Back from the coasts, particularly in the eastern part of the Island, the land is high and well drained, with mountains in some portions rising from five thousand to eight thousand feet above the level of the sea. While the heat and humidity incidental to the latitude prevail all over the Island, they are much less in the uplands than along the coast, and the climate for half the year is very agreeable and the air has a brilliant clearness that has become famous. Over all these lands there should be in the future a population which should develop into a contradiction of the tradition that the people of the tropics live because they are too lazy to die.

CHAPTER IX
CITIES AND TOWNS OF CUBA

THE political divisions of Cuba, known as provinces, are six in number, and are named as follows, beginning at the west: Pinar del Rio, Havana, Matanzas, Santa Clara, Puerto Principe, and Santiago de Cuba; the capital city of each bearing the same name as its province.

Of the provinces it may be said that Pinar del Rio, with an area of 8486 square miles, has a population of 225,891 (167,160 white and 58,731 black), and is the centre of the tobacco industry, the famous Vuelta Abajo district lying within its limits; sugar, coffee, rice, corn, cotton, and fruits are also raised. Havana, with an area of 8610 square miles, has a population of 451,928 (344,417 white and 107,511 black). It is the centre of manufacture, the capital province, and the most populous province of the Island. Matanzas, with an area of 14,967 square miles, has a population of 259,578 (143,169 white and 115,409 black), and is the centre of the sugar industry; corn, rice, honey, wax, and fruits are produced and the province contains a deposit of peat and copper. Santa Clara, with an area of 23,083 square miles, has a population of 354,122 (244,345 white and 109,777 black), and it is rich in sugar, fruits, and minerals, including gold deposits in the Arino River. Puerto Principe, with an area of 32,341 square miles, has a population of 67,789 (54,232 white and 13,557 black), and is a mountainous region, with the largest caves and the highest mountains; building and cabinet woods and guava jelly are its chief products.
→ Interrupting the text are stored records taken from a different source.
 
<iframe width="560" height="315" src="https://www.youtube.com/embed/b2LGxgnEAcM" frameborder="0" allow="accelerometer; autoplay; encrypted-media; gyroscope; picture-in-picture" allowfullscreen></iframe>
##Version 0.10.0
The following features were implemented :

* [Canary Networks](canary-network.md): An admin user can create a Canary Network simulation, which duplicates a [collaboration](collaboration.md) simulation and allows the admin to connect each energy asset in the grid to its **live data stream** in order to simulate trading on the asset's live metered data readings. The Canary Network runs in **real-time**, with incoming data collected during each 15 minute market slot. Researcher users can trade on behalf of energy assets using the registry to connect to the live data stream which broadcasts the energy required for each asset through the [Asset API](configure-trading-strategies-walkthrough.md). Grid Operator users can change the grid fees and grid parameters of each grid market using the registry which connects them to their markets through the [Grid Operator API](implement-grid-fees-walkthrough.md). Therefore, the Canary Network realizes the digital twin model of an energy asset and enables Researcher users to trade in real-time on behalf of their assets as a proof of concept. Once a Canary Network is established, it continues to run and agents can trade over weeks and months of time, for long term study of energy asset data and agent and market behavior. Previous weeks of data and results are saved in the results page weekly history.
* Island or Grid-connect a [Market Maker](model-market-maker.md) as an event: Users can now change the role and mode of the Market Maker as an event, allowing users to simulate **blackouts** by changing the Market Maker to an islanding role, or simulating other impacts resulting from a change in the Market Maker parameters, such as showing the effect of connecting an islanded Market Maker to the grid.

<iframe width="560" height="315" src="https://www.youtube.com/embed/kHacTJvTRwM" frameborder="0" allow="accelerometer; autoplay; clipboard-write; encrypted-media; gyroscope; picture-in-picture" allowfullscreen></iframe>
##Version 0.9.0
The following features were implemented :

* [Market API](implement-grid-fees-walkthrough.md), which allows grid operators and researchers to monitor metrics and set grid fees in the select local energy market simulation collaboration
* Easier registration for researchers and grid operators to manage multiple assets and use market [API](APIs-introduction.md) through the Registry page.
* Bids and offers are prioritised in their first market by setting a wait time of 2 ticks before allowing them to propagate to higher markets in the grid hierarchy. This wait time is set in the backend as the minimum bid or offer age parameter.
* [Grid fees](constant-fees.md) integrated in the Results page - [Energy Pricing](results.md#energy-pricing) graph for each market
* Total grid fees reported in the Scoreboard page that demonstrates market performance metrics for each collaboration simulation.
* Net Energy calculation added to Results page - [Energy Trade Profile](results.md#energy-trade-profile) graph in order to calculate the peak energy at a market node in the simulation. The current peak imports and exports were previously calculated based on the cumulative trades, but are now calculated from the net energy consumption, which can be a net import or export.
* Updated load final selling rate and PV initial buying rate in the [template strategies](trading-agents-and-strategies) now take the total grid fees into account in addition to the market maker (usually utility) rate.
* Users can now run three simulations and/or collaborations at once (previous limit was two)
Santiago de Cuba, with an area of 35,119 square miles, the largest of the provinces, has a population of 272,379 (57,980 white and 114,399 black), and not only possesses all the agricultural products found in the other provinces, but also has deposits of gold, iron, copper, zinc, asphalt, manganese, mercury, marble and alabaster, rock crystal, and gems, and its commerce is most extensive.